Menteri Kependudukan dan Pembangunan Keluarga sekaligus Kepala Badan Kependudukan dan Keluarga Berencana Nasional (BKKBN) RI, Wihaji, mengungkapkan hal tersebut saat menghadiri dialog dan diskusi bersama penyuluh keluarga berencana serta kader Banggakencana di Gedung Mini Block Office Kota Malang, Selasa (12/8/2025).
“Menanggapi fenomena ini, BKKBN menyiapkan program Taman Asuh Sayang Anak (Tamasya) sebagai upaya mengatasi kekhawatiran yang mendorong pilihan tersebut,” ujarnya.
Menurut Wihaji, hasil diskusi dengan sejumlah perempuan yang memilih childfree menunjukkan ada tiga faktor utama di balik keputusan mereka. Pertama, faktor ekonomi—khawatir tidak mampu membiayai pengasuhan anak, termasuk membayar asisten rumah tangga. Kedua, keengganan mengorbankan karier setelah memiliki anak. Ketiga, perubahan nilai kebahagiaan dalam masyarakat modern, yang bergeser dari membangun keluarga ke bentuk kebahagiaan lain yang dianggap lebih ringan.
Meski demikian, Wihaji meyakini bahwa sebagian besar dari mereka pada akhirnya tetap akan memiliki anak. Namun, pemerintah tetap perlu hadir memberikan solusi konkret agar kekhawatiran tersebut dapat diatasi.
“Program Tamasya ini hadir untuk menyediakan fasilitas penitipan anak atau Taman Penitipan Anak (TPA) bagi orang tua yang bekerja, sehingga mereka tidak khawatir terkait pengasuhan putra-putrinya,” jelasnya.

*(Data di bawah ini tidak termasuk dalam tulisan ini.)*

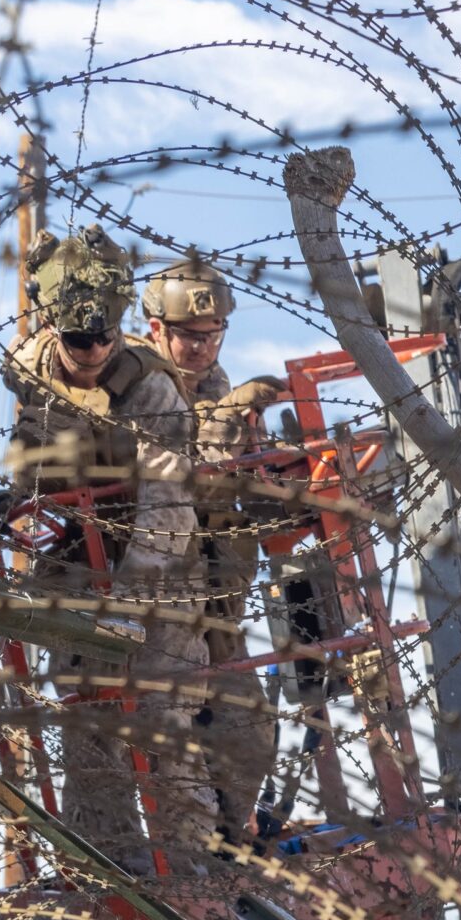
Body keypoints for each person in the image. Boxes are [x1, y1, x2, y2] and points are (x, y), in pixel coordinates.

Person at [3, 226, 216, 870]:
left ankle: (191, 868)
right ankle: (105, 871)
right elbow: (33, 465)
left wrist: (128, 603)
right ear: (52, 326)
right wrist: (19, 511)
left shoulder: (149, 388)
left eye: (105, 335)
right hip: (73, 566)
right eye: (78, 338)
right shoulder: (32, 371)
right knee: (87, 723)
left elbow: (168, 505)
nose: (94, 350)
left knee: (162, 717)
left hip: (155, 570)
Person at [142, 254, 283, 839]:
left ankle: (228, 843)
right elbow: (166, 470)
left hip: (217, 606)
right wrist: (224, 426)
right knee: (169, 744)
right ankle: (188, 858)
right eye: (187, 336)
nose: (201, 348)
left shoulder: (217, 388)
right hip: (159, 607)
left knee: (247, 734)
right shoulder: (139, 386)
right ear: (156, 329)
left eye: (212, 335)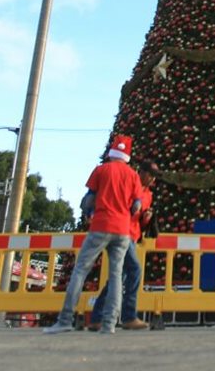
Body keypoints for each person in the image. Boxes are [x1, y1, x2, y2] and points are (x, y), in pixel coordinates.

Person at [44, 135, 143, 335]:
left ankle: (65, 320)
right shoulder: (133, 175)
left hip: (100, 225)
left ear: (111, 153)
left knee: (81, 270)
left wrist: (92, 211)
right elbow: (137, 206)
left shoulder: (101, 170)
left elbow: (89, 200)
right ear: (127, 156)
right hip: (123, 230)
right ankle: (109, 324)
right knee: (116, 275)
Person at [90, 159, 159, 331]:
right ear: (141, 172)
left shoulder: (148, 195)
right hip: (121, 232)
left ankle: (97, 317)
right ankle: (128, 316)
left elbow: (139, 219)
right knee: (134, 270)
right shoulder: (129, 183)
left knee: (119, 276)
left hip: (132, 235)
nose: (153, 179)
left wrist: (146, 219)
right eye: (151, 175)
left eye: (155, 177)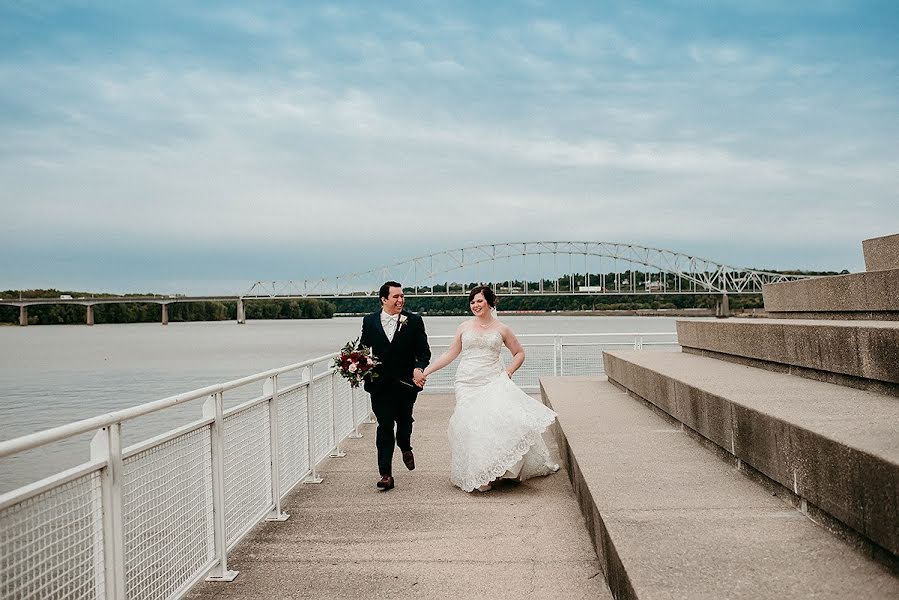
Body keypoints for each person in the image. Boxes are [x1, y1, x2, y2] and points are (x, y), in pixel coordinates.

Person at [421, 286, 559, 492]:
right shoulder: (464, 327)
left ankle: (495, 470)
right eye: (472, 302)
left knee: (495, 424)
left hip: (493, 380)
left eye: (479, 301)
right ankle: (479, 472)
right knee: (471, 425)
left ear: (490, 302)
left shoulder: (502, 329)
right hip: (466, 382)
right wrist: (426, 371)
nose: (475, 305)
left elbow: (519, 353)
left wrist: (508, 372)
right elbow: (449, 354)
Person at [359, 281, 431, 491]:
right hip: (379, 385)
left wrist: (419, 368)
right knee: (384, 427)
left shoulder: (414, 321)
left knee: (404, 422)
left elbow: (423, 352)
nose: (400, 300)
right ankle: (386, 474)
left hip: (405, 384)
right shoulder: (370, 321)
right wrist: (355, 363)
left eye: (402, 296)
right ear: (383, 299)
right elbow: (364, 348)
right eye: (396, 297)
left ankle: (405, 446)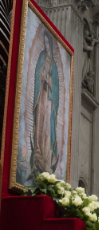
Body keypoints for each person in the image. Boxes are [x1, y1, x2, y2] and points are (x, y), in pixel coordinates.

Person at [29, 31, 59, 179]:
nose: (46, 45)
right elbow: (37, 74)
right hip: (41, 97)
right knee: (40, 125)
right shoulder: (41, 57)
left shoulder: (53, 63)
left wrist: (50, 81)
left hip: (49, 100)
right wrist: (43, 77)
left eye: (48, 43)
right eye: (45, 42)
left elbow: (56, 86)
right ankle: (38, 153)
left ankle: (47, 156)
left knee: (48, 126)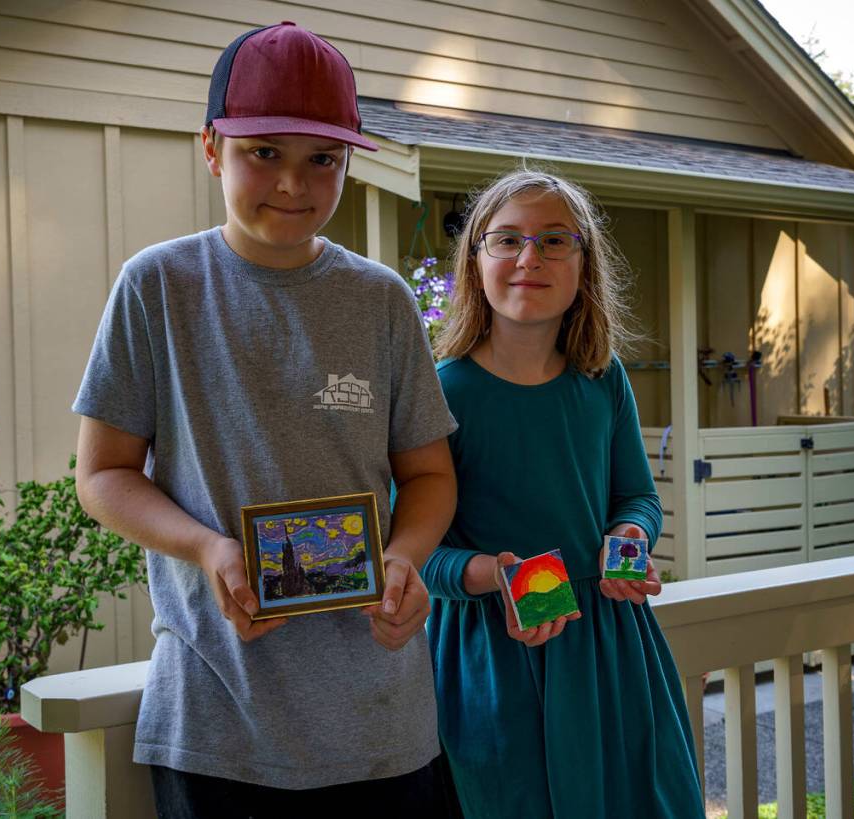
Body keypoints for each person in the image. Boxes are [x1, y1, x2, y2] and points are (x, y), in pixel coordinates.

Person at [72, 22, 458, 817]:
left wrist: (405, 559)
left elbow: (428, 476)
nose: (294, 183)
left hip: (384, 725)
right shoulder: (157, 286)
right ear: (212, 148)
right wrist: (207, 547)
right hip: (219, 722)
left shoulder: (382, 299)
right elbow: (102, 476)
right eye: (264, 151)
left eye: (323, 158)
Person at [421, 169, 705, 818]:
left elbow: (637, 495)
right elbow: (411, 550)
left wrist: (631, 534)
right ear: (476, 259)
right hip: (491, 658)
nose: (530, 258)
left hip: (610, 650)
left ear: (584, 263)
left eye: (555, 240)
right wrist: (495, 574)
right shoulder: (440, 392)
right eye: (507, 240)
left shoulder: (604, 380)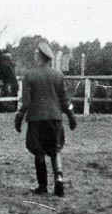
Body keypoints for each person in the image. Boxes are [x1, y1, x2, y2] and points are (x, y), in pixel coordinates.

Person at [14, 42, 77, 196]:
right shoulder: (58, 75)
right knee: (55, 150)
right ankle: (59, 180)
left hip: (36, 119)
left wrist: (19, 117)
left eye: (36, 54)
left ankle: (42, 186)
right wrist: (71, 116)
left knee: (39, 152)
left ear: (40, 56)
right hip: (55, 119)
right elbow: (65, 101)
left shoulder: (30, 75)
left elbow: (26, 102)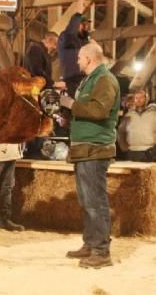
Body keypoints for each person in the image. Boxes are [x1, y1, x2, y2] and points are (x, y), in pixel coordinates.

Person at [59, 42, 120, 269]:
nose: (76, 62)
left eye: (79, 58)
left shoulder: (104, 80)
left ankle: (102, 252)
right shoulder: (91, 79)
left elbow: (99, 111)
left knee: (95, 202)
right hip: (85, 148)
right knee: (87, 201)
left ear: (89, 58)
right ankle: (91, 243)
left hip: (95, 148)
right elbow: (88, 111)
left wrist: (72, 104)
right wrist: (69, 119)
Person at [57, 0, 91, 97]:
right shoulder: (67, 38)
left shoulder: (84, 42)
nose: (86, 27)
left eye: (87, 24)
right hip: (71, 81)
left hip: (83, 80)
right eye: (83, 24)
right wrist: (78, 13)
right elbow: (70, 32)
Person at [117, 90, 155, 162]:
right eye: (136, 98)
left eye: (141, 98)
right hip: (132, 152)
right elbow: (121, 133)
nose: (139, 100)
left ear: (147, 99)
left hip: (150, 151)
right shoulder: (128, 116)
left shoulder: (153, 114)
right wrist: (125, 149)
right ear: (134, 100)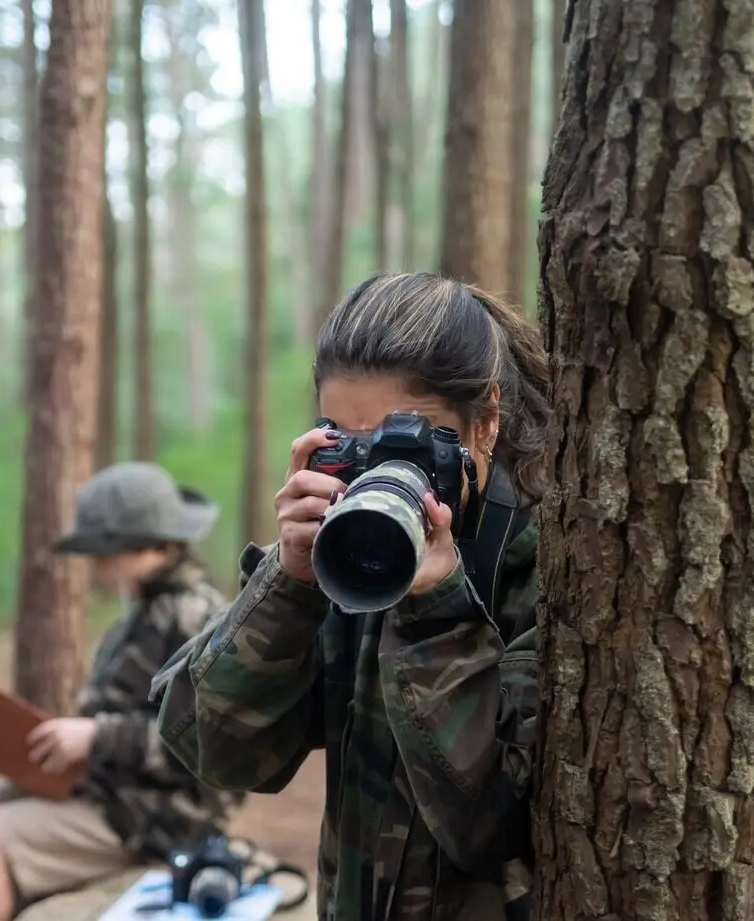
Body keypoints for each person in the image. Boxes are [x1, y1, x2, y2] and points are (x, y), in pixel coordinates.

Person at [151, 273, 550, 921]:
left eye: (414, 438)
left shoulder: (548, 558)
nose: (382, 471)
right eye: (349, 440)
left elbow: (490, 822)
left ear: (488, 421)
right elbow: (216, 748)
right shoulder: (345, 546)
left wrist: (437, 608)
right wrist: (290, 580)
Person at [0, 462, 239, 921]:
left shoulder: (199, 618)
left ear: (150, 546)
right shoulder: (141, 616)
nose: (98, 567)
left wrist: (95, 738)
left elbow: (213, 740)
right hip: (112, 789)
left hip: (167, 814)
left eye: (105, 553)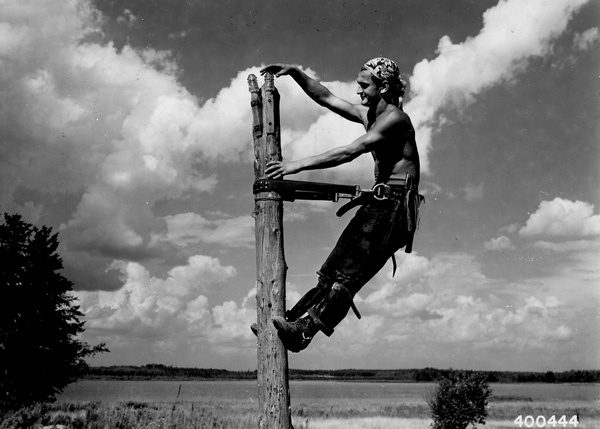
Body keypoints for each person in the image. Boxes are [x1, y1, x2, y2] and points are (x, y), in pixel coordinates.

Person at [255, 57, 422, 353]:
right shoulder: (368, 114)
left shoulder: (396, 119)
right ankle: (288, 322)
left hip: (396, 207)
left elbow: (350, 151)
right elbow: (327, 98)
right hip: (380, 201)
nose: (358, 90)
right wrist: (295, 72)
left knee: (347, 277)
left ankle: (304, 333)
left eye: (364, 85)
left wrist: (295, 165)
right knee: (330, 272)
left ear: (384, 87)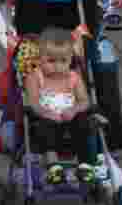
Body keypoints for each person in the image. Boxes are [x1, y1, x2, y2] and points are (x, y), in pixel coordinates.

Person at [26, 28, 94, 185]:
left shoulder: (73, 78)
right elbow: (33, 103)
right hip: (47, 119)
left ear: (70, 60)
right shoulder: (35, 77)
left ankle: (84, 164)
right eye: (51, 61)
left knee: (84, 122)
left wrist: (74, 109)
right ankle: (53, 165)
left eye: (63, 61)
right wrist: (46, 112)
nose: (57, 66)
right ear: (39, 59)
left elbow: (84, 101)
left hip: (71, 119)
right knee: (43, 127)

Wihaji menambahkan, program ini akan dilengkapi dengan sertifikasi pola asuh, serta menggandeng berbagai pihak, termasuk Kementerian Lingkungan Hidup (KLH). Perusahaan yang bergerak di sektor lingkungan hidup, seperti perkebunan kelapa sawit, akan didorong menyediakan fasilitas Tamasya sebagai salah satu syarat kelayakan.
“Program ini juga menyasar perusahaan swasta, terutama pabrik-pabrik yang mempekerjakan banyak perempuan,” tandasnya.